Am Mittwoch hatte ich dann endlich wirklich einen freien Tag. Es regnete und ich ging im Internet auf WG-Suche. Als es aufhörte, machte ich mich auf den Fußmarsch zur Unimontes, um jemanden zu finden, der meine PJ-Äquivalenzbestätigung ausfüllt. Das Ding musste ich nur noch drucken. In der Studentenverwaltung gab es kein Papier, aber sie verwiesen mich freundlicherweise an einen Copyshop. Von der Kurskoordination der Medizin wurde ich ins Rektoriat geschickt, von der Forschung zum Austausch. Als ich im 5.Büro meine Geschichte von neuem begann und wieder zur Kurskoordination zurückgeschickt wurde, verzweifelte ich. ?Ich brauche doch nur eine Unterschrift! Die Dokumente habe ich doch schon alle!? ?Willst du dich erst mal hinsetzen und ein Wasser trinken??, fragte die freundliche Dame. ?Danke, das ist sehr nett, aber so komme ich nicht weiter.? Sie schickte mich zum Austauschbeauftragten Joao Felicio, mit dem ich schon einige Emails geschrieben habe. Er unterhielt sich in aller Ruhe mit mir, fragte wie es mir gefällt und wie die Ausbildung in Deutschland abläuft. ?Prof. Magna ist die neue Kurskoordinatorin und wird das Schreiben unterzeichnen, wenn du die Bestätigung vom Krankenhaus hast!? Das ist ja mal ein Wort! Ich kehrte wieder zum Ausgangspunkt zurück und ließ mir die Nummer von Prof. Magna geben. War das eine schwierige Geburt! Zum Schluss lief mir noch Vilmas Schwägerin in spe über den Weg. ?Wann unternehmen wir wieder was zusammen? Ihr müsst mir Bescheid sagen!?

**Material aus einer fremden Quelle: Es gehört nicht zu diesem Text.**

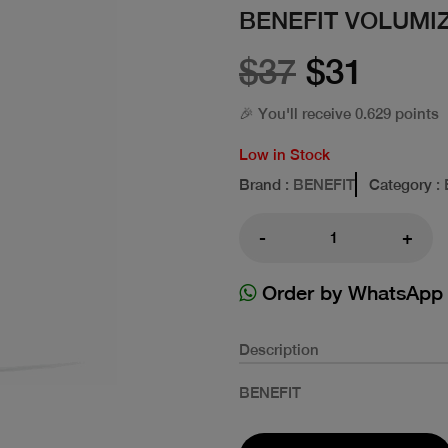
BENEFIT VOLUMIZ
$37
$31
🎉 You'll receive 0.629 points
Low in Stock
Brand
: BENEFIT
Category
:
-
+
Order by WhatsApp
Description
BENEFIT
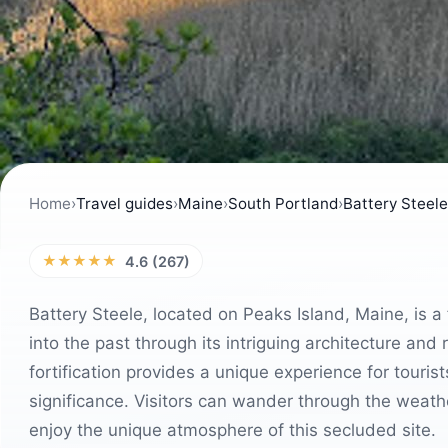
Home
›
Travel guides
›
Maine
›
South Portland
›
Battery Steele
★★★★★
4.6 (267)
Battery Steele, located on Peaks Island, Maine, is a 
into the past through its intriguing architecture and
fortification provides a unique experience for touris
significance. Visitors can wander through the weath
enjoy the unique atmosphere of this secluded site.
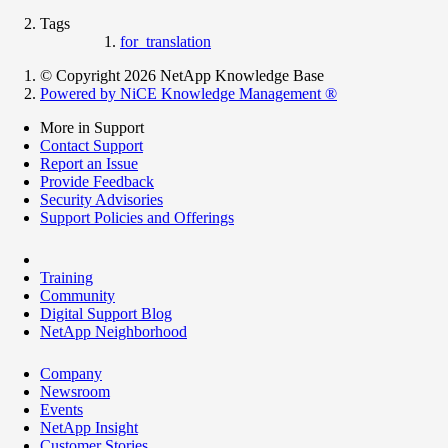
Tags
for_translation
© Copyright 2026 NetApp Knowledge Base
Powered by NiCE Knowledge Management
®
More in Support
Contact Support
Report an Issue
Provide Feedback
Security Advisories
Support Policies and Offerings
Training
Community
Digital Support Blog
NetApp Neighborhood
Company
Newsroom
Events
NetApp Insight
Customer Stories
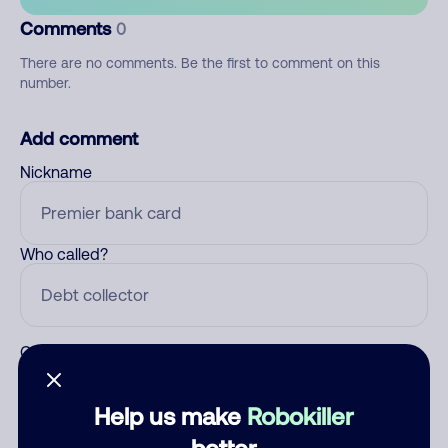
Comments
0
There are no comments. Be the first to comment on this
number.
Add comment
Nickname
Who called?
Category
Help us make
Robokiller
better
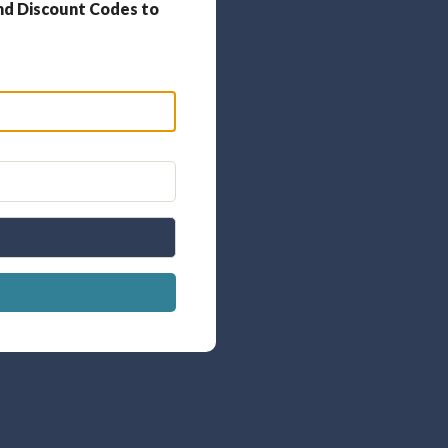
nd Discount Codes to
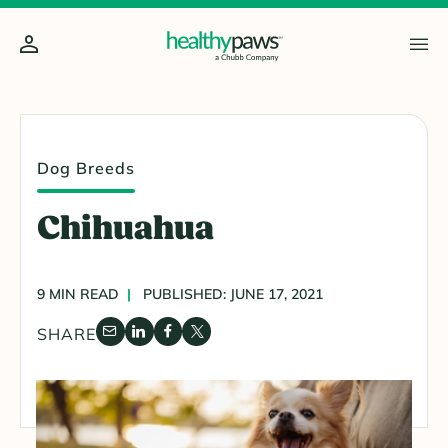
Dog Breeds
Chihuahua
9 MIN READ
PUBLISHED: JUNE 17, 2021
SHARE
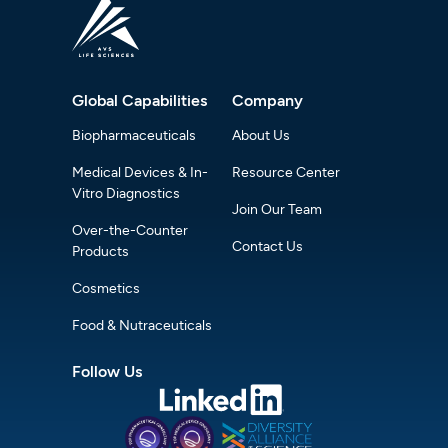
Global Capabilities
Company
Biopharmaceuticals
About Us
Medical Devices & In-
Resource Center
Vitro Diagnostics
Join Our Team
Over-the-Counter
Contact Us
Products
Cosmetics
Food & Nutraceuticals
Follow Us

Abends fand noch die offizielle Einführung ins PJ für die Neuen statt. Sich nach 10 Wochen anzuhören, was man eigentlich tun sollte, ist schon lustig. Der Seminarraum hat ein Fenster zum Gang und draußen ging Zé Ronaldo mit seinem Bruder Walfredo vorbei. Er fing an uns die Zunge rauszustrecken und Grimassen zu ziehen, dann kam er rein und sagte zu mir: ?Hör nicht auf diese Menschen aus der dritten Welt! Das sind alles Analphabeten, die kein Deutsch sprechen!?

Am Donnerstag und Freitag leiste ich meine letzten beiden Notfalltage ab. Mit den Neuen läuft das gut, die sind auf Zack und wenn der Dienstarzt seinen Stempel in der Schublade lässt, schaffen wir das auch alle alleine. Ich nähte die Zehe eines Strafgefangenen. ?Anika, weißt du warum er einsitzt?? ?Nein, ich will es auch gar nicht wissen.? ?Er hat einen Arzt geschlagen, der ihn ohne Betäubung genäht hat.? Haha. Nachmittags warteten wir nur auf das Dienstende.
Ich packte meinen Laptop aus, weil die Ärzte auf ihren Iphones herumspielten.

Am Freitag hatte ich eigentlich schon mittags Schluss, aber es sah so aus, als gäbe es noch eine Notfall-OP. Allerdings wurden die Untersuchungsanforderungen der Patientin verlegt und bis abends um 6 war noch nichts gelaufen. Ich hatte den ganzen Nachmittag mit meinem Mitstudenten Felipe Neri verquatscht. ?Bleib doch da, was willst du alleine zu Hause!? Mit dem schwulen Felipe hatte ich viel zu lachen. ?Ach Makeup, die wahre Schönheit kommt von innen. Sonst wachst du irgendwann früh auf und erkennst die Frau nicht mehr, die neben dir liegt!? oder ?Kennst du ?Liebe braucht keine Ferien?? Da hab ich geheult.? ?Ja Felipe, den habe ich auch gesehen. Da wird einem richtig warm ums Herz.? Mit Felipe habe ich eine Freundin in der neuen Seminargruppe gefunden.